# Sites in Portugal;



## Patsy (May 1, 2005)

Could anyone recommend a site on the Algarve for the month of May 2008


----------



## Minanen (Feb 6, 2008)

*Sites in Portugal*

Hi Patsy,
We were in Portugal Jan - April 2007. If you want to stay on camp sites, Camping at Mont Gordo a few kilometres over the border ( free camping on beach just over the road from campsite), site itself is what I would classify as adequate, further along the Algarve Camping at Olhao, good site with loads of shade and handy for bike ride into town(nice place). Free camping at: Vila Real - Castro Marim, Manta Rota, Praia da Marina(really good location but no facilities atall), Alvor adjacent to beach, heading inland- Silves(outside Cemetery) Barragem d Arade, Mertola Quay, Mina de San Domingos.
Happy MHing
Minanen


----------



## Don_Madge (May 1, 2005)

Patsy said:


> Could anyone recommend a site on the Algarve for the month of May 2008


Hi Patsy,

A very good site is:- 
Camping Olhao
Pinheiros de Marim
8700-912
Olhao
Algarve
Portugal
Tel. 351 (289) 700300
Fax 351 (289) 700390

E mail [email protected]

Their web site does not work properly and is not a lot of use.

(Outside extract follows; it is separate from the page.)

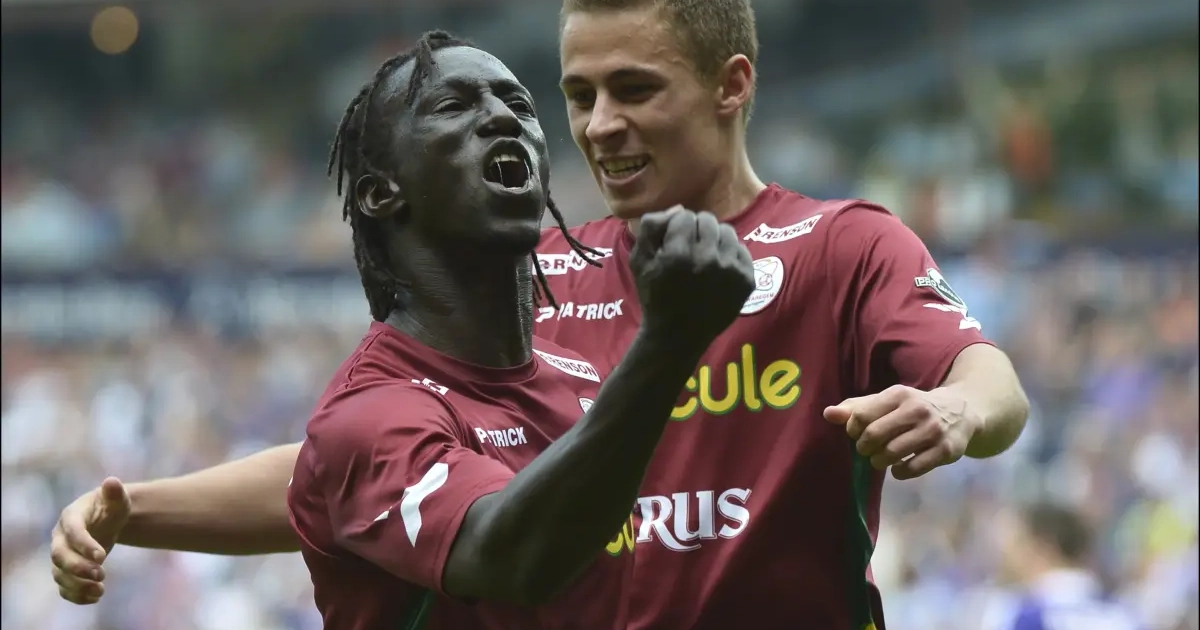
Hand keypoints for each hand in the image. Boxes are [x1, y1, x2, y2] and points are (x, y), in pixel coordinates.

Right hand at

GPS N37º 02'06.73 W7º 49'22.35

Directions.
Turn south of N125 1.5 km east of Olhao by filling station, clearly signed on south side of N125.

Site is situated next to the Ria Formosa Nation Park.

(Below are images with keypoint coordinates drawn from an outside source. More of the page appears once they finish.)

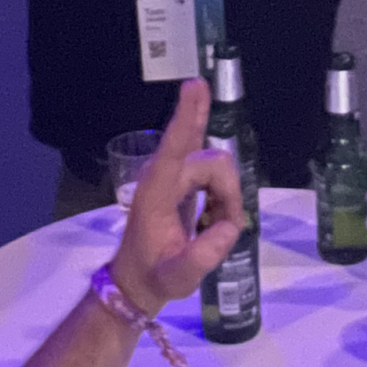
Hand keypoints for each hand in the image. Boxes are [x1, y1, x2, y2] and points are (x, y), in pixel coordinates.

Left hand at [109, 80, 244, 317]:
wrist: (138, 280)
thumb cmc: (154, 277)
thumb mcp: (178, 278)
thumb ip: (202, 257)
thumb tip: (229, 228)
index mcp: (156, 192)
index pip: (174, 148)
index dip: (186, 117)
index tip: (194, 85)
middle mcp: (164, 175)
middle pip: (213, 161)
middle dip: (227, 194)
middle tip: (221, 228)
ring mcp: (173, 174)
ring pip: (218, 166)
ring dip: (225, 198)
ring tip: (211, 228)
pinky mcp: (182, 178)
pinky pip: (214, 171)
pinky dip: (222, 196)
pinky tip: (211, 219)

Large site with some very small pitches but tarmac and road parking area for 12 metre RV's

Facilities dated but clean. M/H service point.
Railway runs along beside site. 
Good restaurant on site.
Supermarket on site.
Good reductions for long stays

English spoken at reception.

Site is very popular in the winter months but will be fairly quiet in May.

30 minute walk into town. With very good fish market and Pingo Doce supermarket.

If you would like a list of free camping spots in Portugal I can mail them to you.

Don


----------